Start of Block
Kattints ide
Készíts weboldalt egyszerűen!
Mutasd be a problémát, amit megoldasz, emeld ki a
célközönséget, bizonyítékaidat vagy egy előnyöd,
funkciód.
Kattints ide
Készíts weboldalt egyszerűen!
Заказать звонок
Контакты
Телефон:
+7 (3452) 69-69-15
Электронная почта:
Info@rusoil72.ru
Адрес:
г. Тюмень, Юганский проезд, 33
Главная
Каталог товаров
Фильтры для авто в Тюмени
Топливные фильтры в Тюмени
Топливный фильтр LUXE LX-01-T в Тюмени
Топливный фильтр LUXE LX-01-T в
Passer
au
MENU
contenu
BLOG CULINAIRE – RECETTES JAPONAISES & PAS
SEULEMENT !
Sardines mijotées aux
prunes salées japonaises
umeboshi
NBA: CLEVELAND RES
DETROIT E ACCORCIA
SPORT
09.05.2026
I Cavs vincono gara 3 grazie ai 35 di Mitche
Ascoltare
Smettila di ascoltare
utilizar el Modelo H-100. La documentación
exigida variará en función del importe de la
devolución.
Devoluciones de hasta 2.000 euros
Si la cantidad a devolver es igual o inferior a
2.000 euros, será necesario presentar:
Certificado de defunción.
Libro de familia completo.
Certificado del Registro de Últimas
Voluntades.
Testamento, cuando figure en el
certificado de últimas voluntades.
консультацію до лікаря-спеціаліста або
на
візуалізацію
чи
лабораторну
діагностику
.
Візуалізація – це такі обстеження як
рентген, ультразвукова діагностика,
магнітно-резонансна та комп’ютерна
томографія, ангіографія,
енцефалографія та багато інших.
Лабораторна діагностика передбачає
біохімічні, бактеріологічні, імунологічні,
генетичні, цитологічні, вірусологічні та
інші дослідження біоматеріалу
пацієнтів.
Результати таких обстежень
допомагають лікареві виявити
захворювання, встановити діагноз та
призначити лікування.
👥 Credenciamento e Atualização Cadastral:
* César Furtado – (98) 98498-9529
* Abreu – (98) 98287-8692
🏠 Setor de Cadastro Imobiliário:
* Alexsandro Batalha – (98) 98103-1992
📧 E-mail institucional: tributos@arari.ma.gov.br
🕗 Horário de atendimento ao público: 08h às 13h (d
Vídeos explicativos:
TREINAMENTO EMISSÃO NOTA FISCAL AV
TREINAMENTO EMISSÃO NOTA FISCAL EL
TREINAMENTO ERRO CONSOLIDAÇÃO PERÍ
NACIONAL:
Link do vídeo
End of Block
■ **What you have to do**
Each line of the listing above that contains the word "FISCAL" is to be copied.

■ **Exercise answer**
TREINAMENTO EMISSÃO NOTA FISCAL AV
TREINAMENTO EMISSÃO NOTA FISCAL EL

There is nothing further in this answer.